Rares sont ceux qui acceptent de témoigner à visage découvert. C'est le cas d'une ancienne commerciale de PIP. Durant trois ans, elle a vendu des implants aux chirurgiens du Var. Le 12 janvier, elle raconte sur France 2 comment le scandale a commencé, en 2007, avec de nombreuses ruptures de prothèses. 

"Des analyses étaient faites au sein de PIP" afin d'expliquer pourquoi les prothèses se déchiraient, explique-t-elle. "Sauf que [les conclusions] étaient (...) les mêmes textes copiés-collés." Elle finit par démissionner après avoir donné l'alerte, en vain. Et avoir reçu des menaces, assure-t-elle sur Europe1.fr.  

• Des prothèses périmées remises en vente ? 

C'est ce qu'assure le quotidien régional Var-Matin, qui publie le 25 janvier un courrier interne de l'entreprise sur son site internet. Dans cette lettre datant de 2002, Jean-Claude Mas s'adresse au dirigeant de sa filiale espagnole. Il évoque des prothèses mammaires périmées. "Soit tu me les renvoies, soit je t'envoie les nouvelles étiquettes", écrit le patron de PIP.  

• Les soupçons d'un inspecteur de l'Afssaps

En mars 2010, un inspecteur de l'Agence française de sécurité sanitaire des produits de santé (Afssaps) visite l'entreprise. Il y découvre des fûts contenant des matières premières suspectes. Interrogé sur leur contenu, Jean-Claude Mas ne lui donne aucune explication, explique-t-il à France 2, le 14 janvier. 

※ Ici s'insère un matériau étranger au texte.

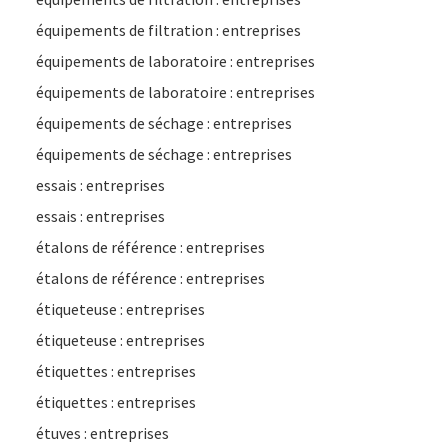
équipements de filtration : entreprises
équipements de laboratoire : entreprises
équipements de laboratoire : entreprises
équipements de séchage : entreprises
équipements de séchage : entreprises
essais : entreprises
essais : entreprises
étalons de référence : entreprises
étalons de référence : entreprises
étiqueteuse : entreprises
étiqueteuse : entreprises
étiquettes : entreprises
étiquettes : entreprises
étuves : entreprises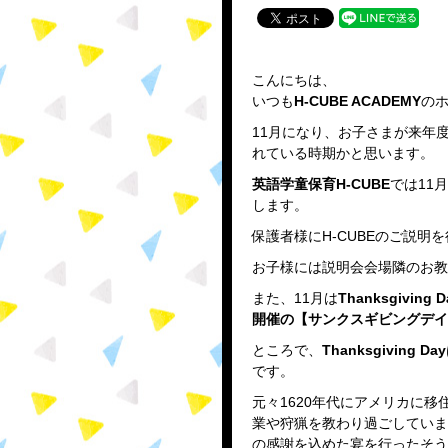
こんにちは、
いつも
H-CUBE ACADEMY
の
11月になり、お子さまが来年
れている時期かと思います。
英語学童保育
H-CUBE
では11
します。
保護者様にH-CUBEのご説明
お子様には説明会会場隣のお教
また、11月は
Thanksgiv
開催の【サンクスギビングデイ
ところで、
Thanksgiving Day
です。
元々1620年代にアメリカに
業や狩猟を教わり過ごしていま
の感謝を込めた宴を行ったそう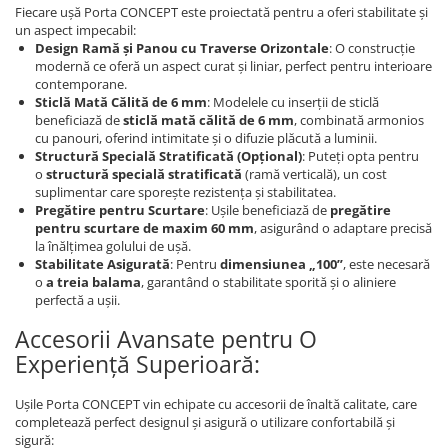
Evolution 12 mm
Fiecare ușă Porta CONCEPT este proiectată pentru a oferi stabilitate și
Exquisit 8 mm
un aspect impecabil:
Design Ramă și Panou cu Traverse Orizontale
: O construcție
Herringbone 8 mm
modernă ce oferă un aspect curat și liniar, perfect pentru interioare
Mammut 12 mm
contemporane.
Sticlă Mată Călită de 6 mm
: Modelele cu inserții de sticlă
Progress 10 mm
beneficiază de
sticlă mată călită de 6 mm
, combinată armonios
Robusto 12 mm
cu panouri, oferind intimitate și o difuzie plăcută a luminii.
Structură Specială Stratificată (Opțional)
: Puteți opta pentru
o
structură specială stratificată
(ramă verticală), un cost
suplimentar care sporește rezistența și stabilitatea.
Pregătire pentru Scurtare
: Ușile beneficiază de
pregătire
pentru scurtare de maxim 60 mm
, asigurând o adaptare precisă
la înălțimea golului de ușă.
Stabilitate Asigurată
: Pentru
dimensiunea „100”
, este necesară
o
a treia balama
, garantând o stabilitate sporită și o aliniere
perfectă a ușii.
Accesorii Avansate pentru O
Experiență Superioară:
Ușile Porta CONCEPT vin echipate cu accesorii de înaltă calitate, care
completează perfect designul și asigură o utilizare confortabilă și
sigură: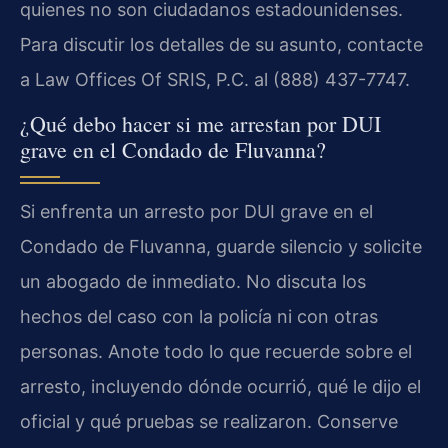
quienes no son ciudadanos estadounidenses.
Para discutir los detalles de su asunto, contacte
a Law Offices Of SRIS, P.C. al (888) 437-7747.
¿Qué debo hacer si me arrestan por DUI
grave en el Condado de Fluvanna?
Si enfrenta un arresto por DUI grave en el
Condado de Fluvanna, guarde silencio y solicite
un abogado de inmediato. No discuta los
hechos del caso con la policía ni con otras
personas. Anote todo lo que recuerde sobre el
arresto, incluyendo dónde ocurrió, qué le dijo el
oficial y qué pruebas se realizaron. Conserve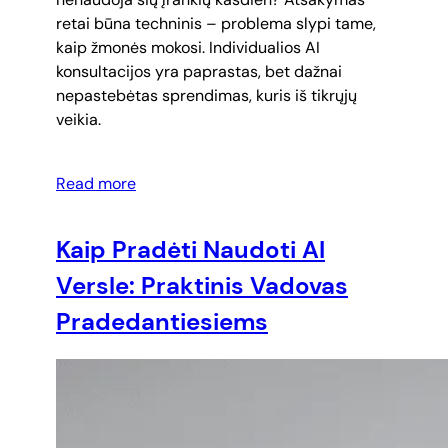
retai būna techninis – problema slypi tame,
kaip žmonės mokosi. Individualios AI
konsultacijos yra paprastas, bet dažnai
nepastebėtas sprendimas, kuris iš tikrųjų
veikia.
Read more
Kaip Pradėti Naudoti AI
Versle: Praktinis Vadovas
Pradedantiesiems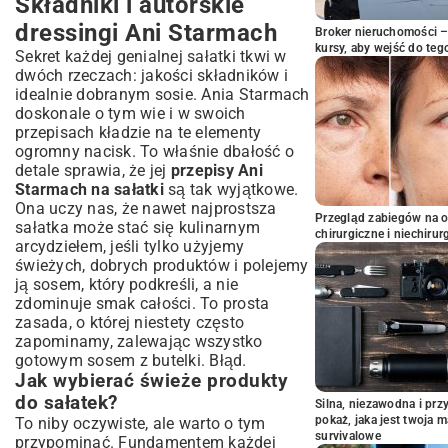
Składniki i autorskie
dressingi Ani Starmach
Broker nieruchomości – 
kursy, aby wejść do teg
Sekret każdej genialnej sałatki tkwi w
dwóch rzeczach: jakości składników i
idealnie dobranym sosie. Ania Starmach
doskonale o tym wie i w swoich
przepisach kładzie na te elementy
ogromny nacisk. To właśnie dbałość o
detale sprawia, że jej
przepisy Ani
Starmach na sałatki
są tak wyjątkowe.
Ona uczy nas, że nawet najprostsza
Przegląd zabiegów na 
sałatka może stać się kulinarnym
chirurgiczne i niechirur
arcydziełem, jeśli tylko użyjemy
świeżych, dobrych produktów i polejemy
ją sosem, który podkreśli, a nie
zdominuje smak całości. To prosta
zasada, o której niestety często
zapominamy, zalewając wszystko
gotowym sosem z butelki. Błąd.
Jak wybierać świeże produkty
do sałatek?
Silna, niezawodna i pr
pokaż, jaka jest twoja 
To niby oczywiste, ale warto o tym
survivalowe
przypominać. Fundamentem każdej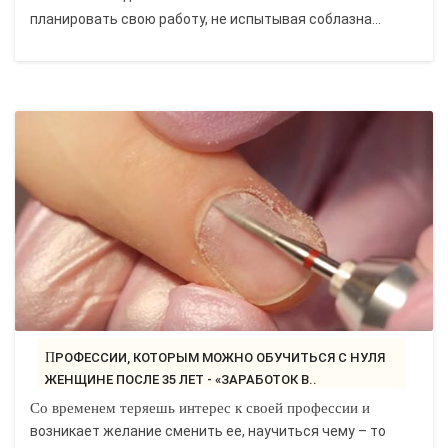
планировать свою работу, не испытывая соблазна...
ПРОФЕССИИ, КОТОРЫМ МОЖНО ОБУЧИТЬСЯ С НУЛЯ
ЖЕНЩИНЕ ПОСЛЕ 35 ЛЕТ - «ЗАРАБОТОК В..
Со временем теряешь интерес к своей профессии и
возникает желание сменить ее, научиться чему – то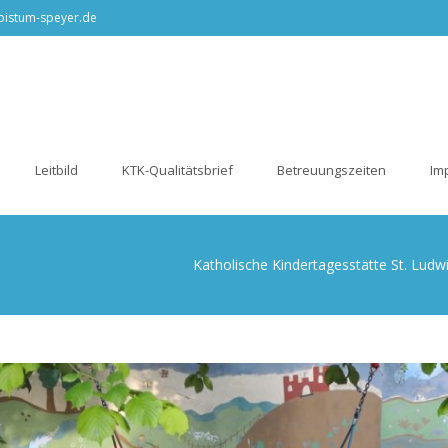
@bistum-speyer.de
Leitbild
KTK-Qualitätsbrief
Betreuungszeiten
Im
Katholische Kindertagesstätte St. Ludw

• Les employés pâtissier, soudeur ou esthéticienne

A en croire les PV d'audition que Le Figaro.fr (accès abonnés) s'est procuré, les formations des employés n'ont rien à voir avec leur travail au sein de PIP. Le site publie ainsi les témoignages d'un pâtissier, d'une esthéticienne ou encore d'un soudeur qui ont intégré l'entreprise. 

Le récit de Gérard est le plus surprenant. "J'ai obtenu un CAP de cuisinier en 1980. J'ai travaillé dans le milieu de la restauration (...) et dans une maison de retraite", confie le quinquagénaire. PIP l'embauche tout de même comme opérateur en salle de production. Il devient ensuite technicien puis contrôleur qualité, sans toutefois avoir "été formé aux différents postes occupés".

"Mon rôle consistait à contrôler les matières premières, les tester. Nous faisions des études, des recherches pour améliorer la qualité des prothèses", confesse-t-il. Gérard a obtenu son poste après avoir travaillé au même endroit que la mère de la compagne de Jean-Claude Mas. Une méthode de recrutement habituelle pour PIP, selon Europe1.fr.

• Le rôle mystérieux de la compagne de Jean-Claude Mas

Si les récits de salariés font état d'activités suspectes, l'entourage du patron de PIP reste lui aussi très mystérieux. Ainsi, sa compagne, Dominique Lucciardi, est présentée par certains comme "le cerveau [de] l'histoire"D'après Le Nouvel Obs.com, c'est elle qui initie Jean-Claude Mas à la fabrication d'implants mammaires. Mais cette chimiste de formation refuse de s'exprimer, comme l'indique France Info.

Ce silence met en évidence l'opacité des activités et des relations du fondateur de PIP. Et ne soulage pas les 190 victimes recensées en France qui devront attendre le premier procès pour obtenir des réponses à leurs questions. Il pourrait avoir lieu fin 2012, au plus tôt.